Saved data entries:
★ ★ ★ ★ ★ ★ ★

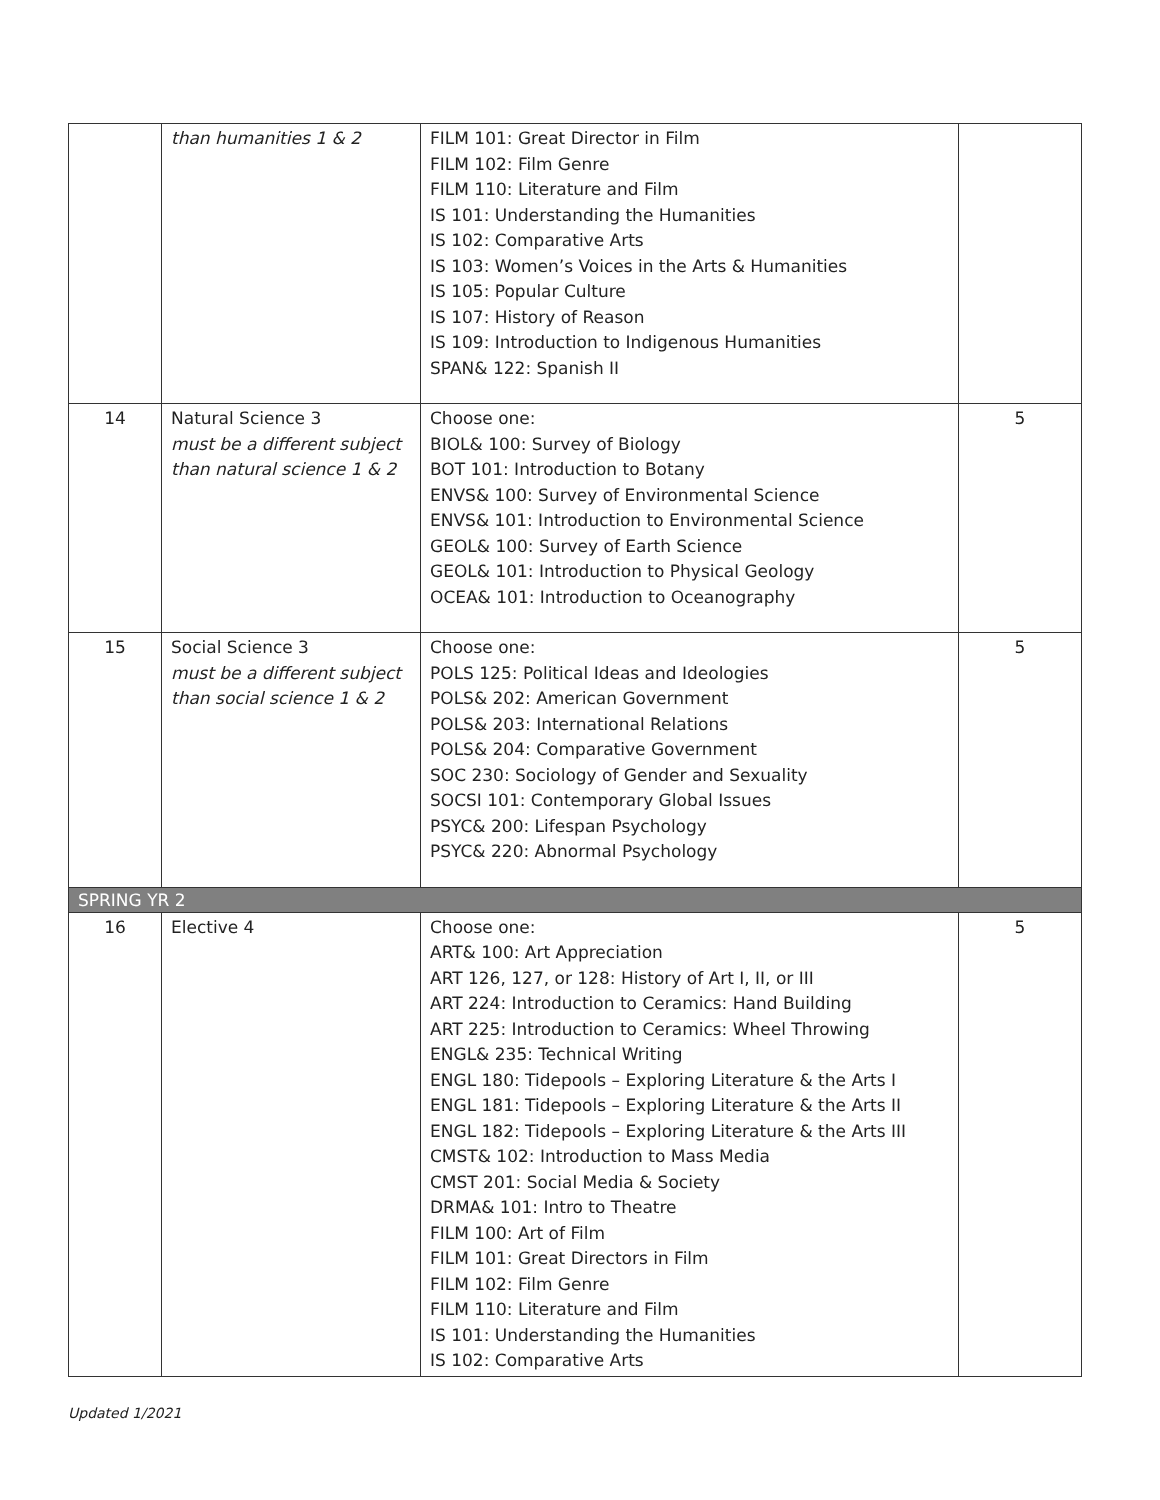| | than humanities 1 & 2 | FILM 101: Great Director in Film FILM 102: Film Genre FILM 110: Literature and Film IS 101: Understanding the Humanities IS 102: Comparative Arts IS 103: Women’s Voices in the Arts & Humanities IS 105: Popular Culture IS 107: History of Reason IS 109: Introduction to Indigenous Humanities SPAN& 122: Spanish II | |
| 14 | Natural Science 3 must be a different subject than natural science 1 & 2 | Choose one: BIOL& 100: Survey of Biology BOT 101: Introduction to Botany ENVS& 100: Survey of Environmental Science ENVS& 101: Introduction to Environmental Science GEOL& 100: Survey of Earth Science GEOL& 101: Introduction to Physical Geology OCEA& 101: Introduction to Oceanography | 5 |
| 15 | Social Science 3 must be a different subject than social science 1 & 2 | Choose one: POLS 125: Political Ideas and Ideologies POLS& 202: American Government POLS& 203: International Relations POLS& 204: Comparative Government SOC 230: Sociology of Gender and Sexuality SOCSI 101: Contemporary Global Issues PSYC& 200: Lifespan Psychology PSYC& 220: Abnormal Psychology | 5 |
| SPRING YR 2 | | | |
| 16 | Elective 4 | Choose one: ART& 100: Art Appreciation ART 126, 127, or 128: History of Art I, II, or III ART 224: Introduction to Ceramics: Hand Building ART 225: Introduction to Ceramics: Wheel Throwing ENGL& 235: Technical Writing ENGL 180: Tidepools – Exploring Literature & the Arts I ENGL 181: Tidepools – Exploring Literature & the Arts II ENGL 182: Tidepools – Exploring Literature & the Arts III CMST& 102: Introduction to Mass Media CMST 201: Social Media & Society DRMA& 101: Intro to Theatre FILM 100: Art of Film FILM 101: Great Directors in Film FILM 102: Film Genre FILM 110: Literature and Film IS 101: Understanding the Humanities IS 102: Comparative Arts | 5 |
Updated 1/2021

★ ★ ★ ★ ★ ★ ★

## Your assignment:
Write out the data above in full and exactly, but without the pictures.

## Written reply:
| | than humanities 1 & 2 | FILM 101: Great Director in Film FILM 102: Film Genre FILM 110: Literature and Film IS 101: Understanding the Humanities IS 102: Comparative Arts IS 103: Women’s Voices in the Arts & Humanities IS 105: Popular Culture IS 107: History of Reason IS 109: Introduction to Indigenous Humanities SPAN& 122: Spanish II | |
| 14 | Natural Science 3 must be a different subject than natural science 1 & 2 | Choose one: BIOL& 100: Survey of Biology BOT 101: Introduction to Botany ENVS& 100: Survey of Environmental Science ENVS& 101: Introduction to Environmental Science GEOL& 100: Survey of Earth Science GEOL& 101: Introduction to Physical Geology OCEA& 101: Introduction to Oceanography | 5 |
| 15 | Social Science 3 must be a different subject than social science 1 & 2 | Choose one: POLS 125: Political Ideas and Ideologies POLS& 202: American Government POLS& 203: International Relations POLS& 204: Comparative Government SOC 230: Sociology of Gender and Sexuality SOCSI 101: Contemporary Global Issues PSYC& 200: Lifespan Psychology PSYC& 220: Abnormal Psychology | 5 |
| SPRING YR 2 | | | |
| 16 | Elective 4 | Choose one: ART& 100: Art Appreciation ART 126, 127, or 128: History of Art I, II, or III ART 224: Introduction to Ceramics: Hand Building ART 225: Introduction to Ceramics: Wheel Throwing ENGL& 235: Technical Writing ENGL 180: Tidepools – Exploring Literature & the Arts I ENGL 181: Tidepools – Exploring Literature & the Arts II ENGL 182: Tidepools – Exploring Literature & the Arts III CMST& 102: Introduction to Mass Media CMST 201: Social Media & Society DRMA& 101: Intro to Theatre FILM 100: Art of Film FILM 101: Great Directors in Film FILM 102: Film Genre FILM 110: Literature and Film IS 101: Understanding the Humanities IS 102: Comparative Arts | 5 |
Updated 1/2021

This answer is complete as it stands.